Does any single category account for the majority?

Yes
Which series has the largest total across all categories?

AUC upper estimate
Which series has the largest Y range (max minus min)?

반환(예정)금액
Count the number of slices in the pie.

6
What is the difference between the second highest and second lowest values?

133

---*---

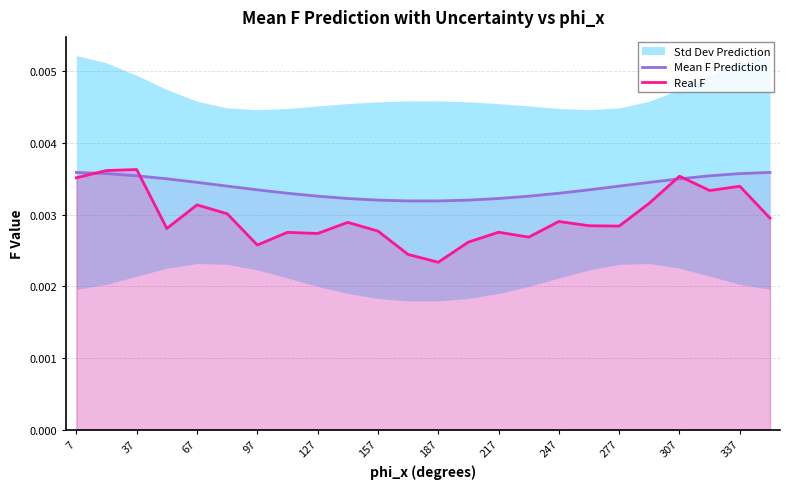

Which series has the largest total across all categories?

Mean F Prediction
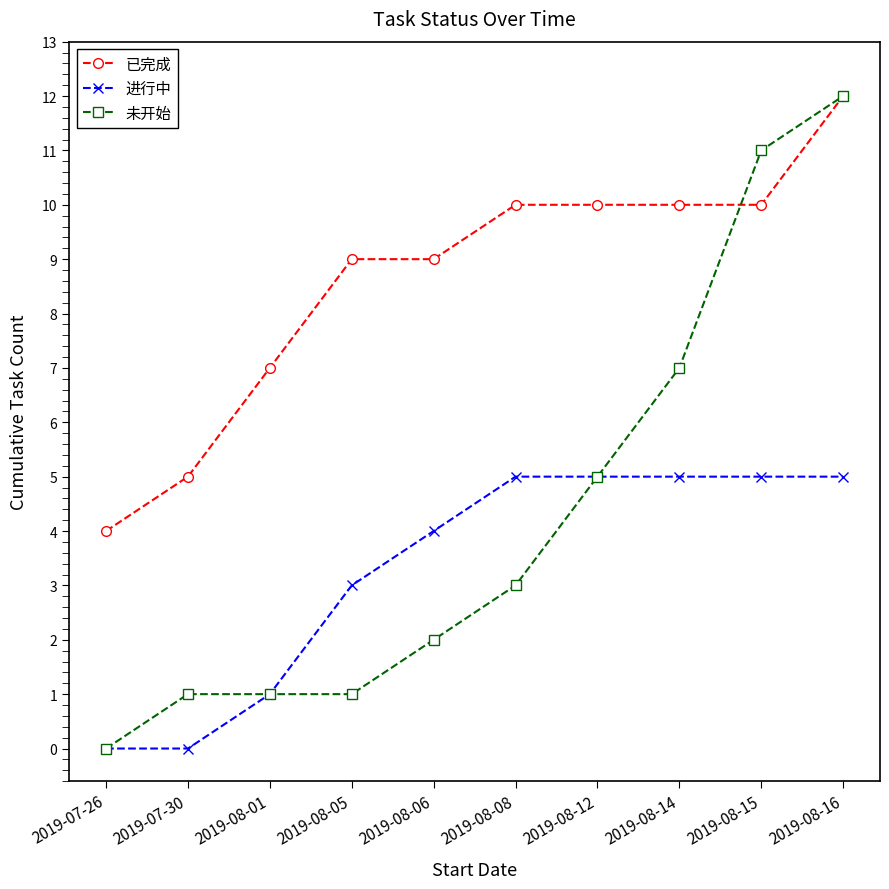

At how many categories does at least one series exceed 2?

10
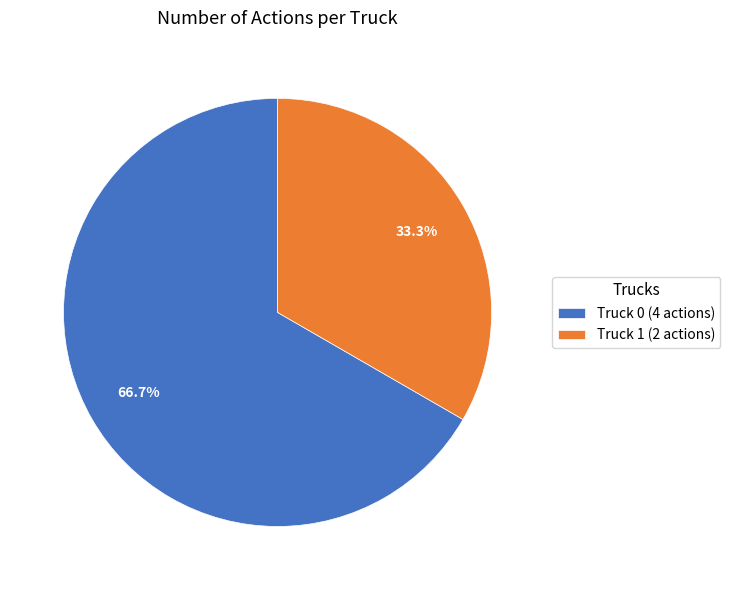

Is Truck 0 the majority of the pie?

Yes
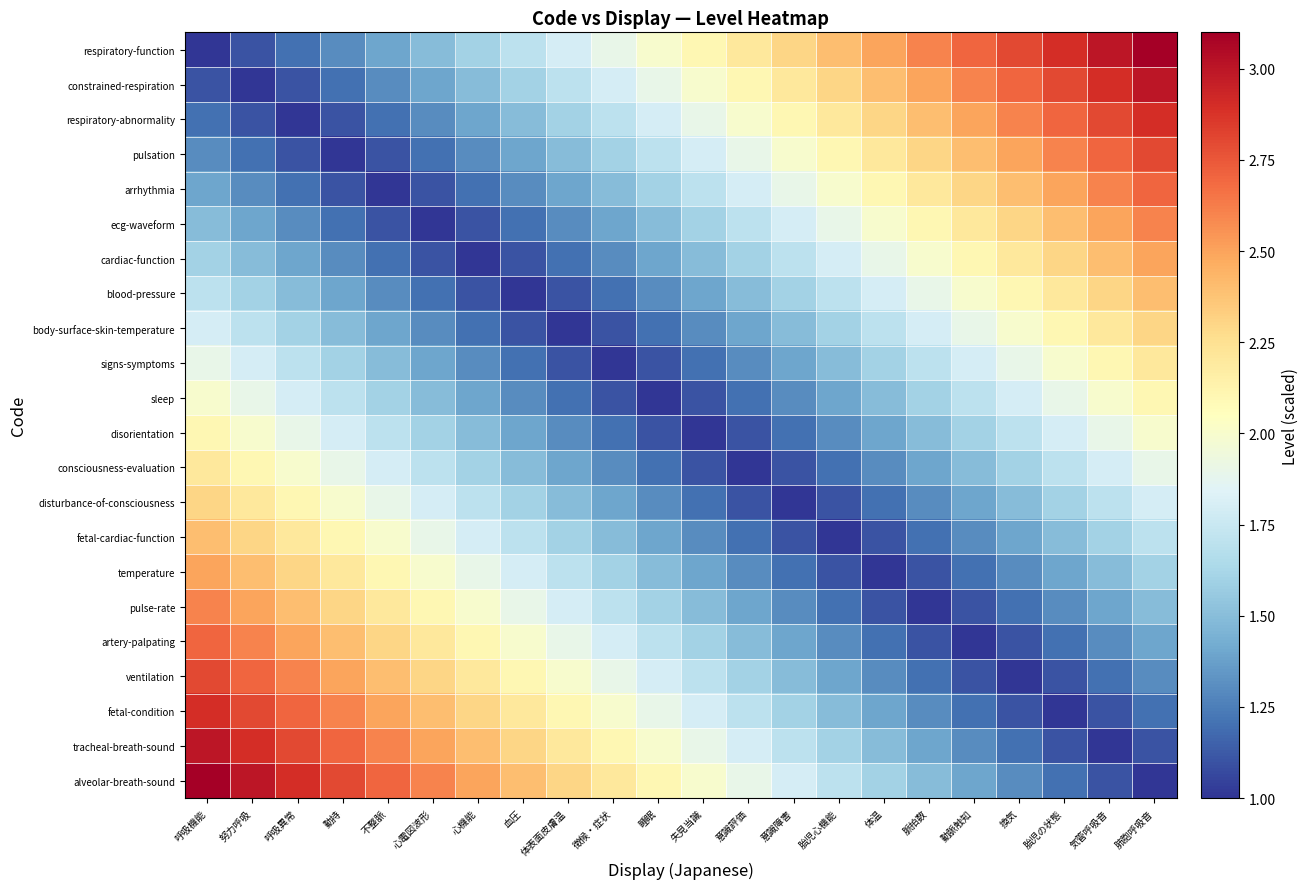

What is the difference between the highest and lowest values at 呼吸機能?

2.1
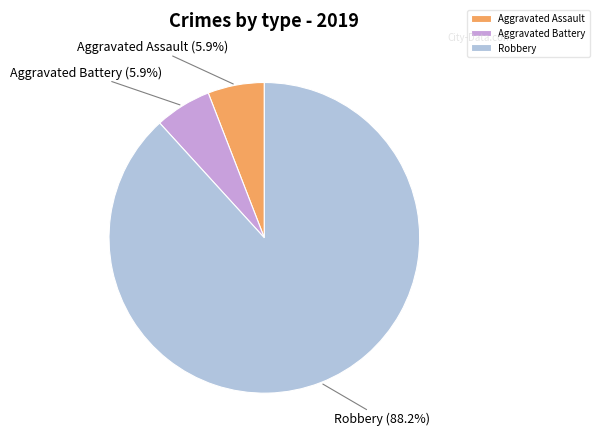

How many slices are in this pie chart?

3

---*---

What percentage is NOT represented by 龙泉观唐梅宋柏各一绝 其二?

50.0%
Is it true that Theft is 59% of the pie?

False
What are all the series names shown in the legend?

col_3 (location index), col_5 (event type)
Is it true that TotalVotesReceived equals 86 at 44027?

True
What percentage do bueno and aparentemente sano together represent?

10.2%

---*---

* **Exercise requirements**:
Transcribe the rows above word for word, covering the stretch from the line containing "Does any single" through the line containing "What is the difference between the second", both included.

* **Response area**:
Does any single category account for the majority?

Yes
Which series has the largest total across all categories?

AUC upper estimate
Which series has the largest Y range (max minus min)?

반환(예정)금액
Count the number of slices in the pie.

6
What is the difference between the second highest and second lowest values?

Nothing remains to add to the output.